# [THE TASK]
Each line from the first entry to the line with "right ear: (144, 106)", both included, is to be returned unchanged, with any pictures dropped.

** Opening RECORDS FOR THE EXERCISE block **

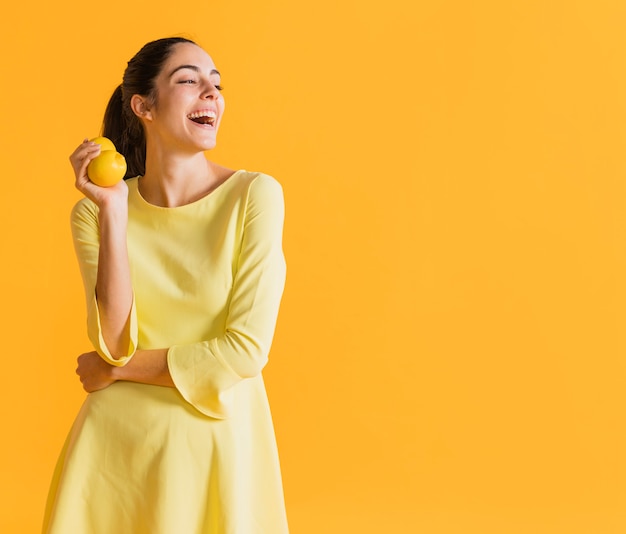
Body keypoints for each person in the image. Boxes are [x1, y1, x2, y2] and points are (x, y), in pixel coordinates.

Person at [42, 37, 289, 534]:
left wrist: (117, 372)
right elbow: (112, 341)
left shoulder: (254, 196)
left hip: (218, 446)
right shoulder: (95, 210)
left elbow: (244, 352)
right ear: (144, 106)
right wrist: (113, 212)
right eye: (190, 80)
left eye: (216, 83)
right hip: (114, 453)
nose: (211, 94)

** Closing RECORDS FOR THE EXERCISE block **

# [ANSWER SECTION]
Body keypoints for each person in the image. Boxes are [x1, y1, x2, y2] and points are (x, y), in pixel coordinates.

Person at [42, 37, 289, 534]:
left wrist: (117, 372)
right elbow: (112, 341)
left shoulder: (254, 196)
left hip: (218, 446)
right shoulder: (95, 210)
left elbow: (244, 352)
right ear: (144, 106)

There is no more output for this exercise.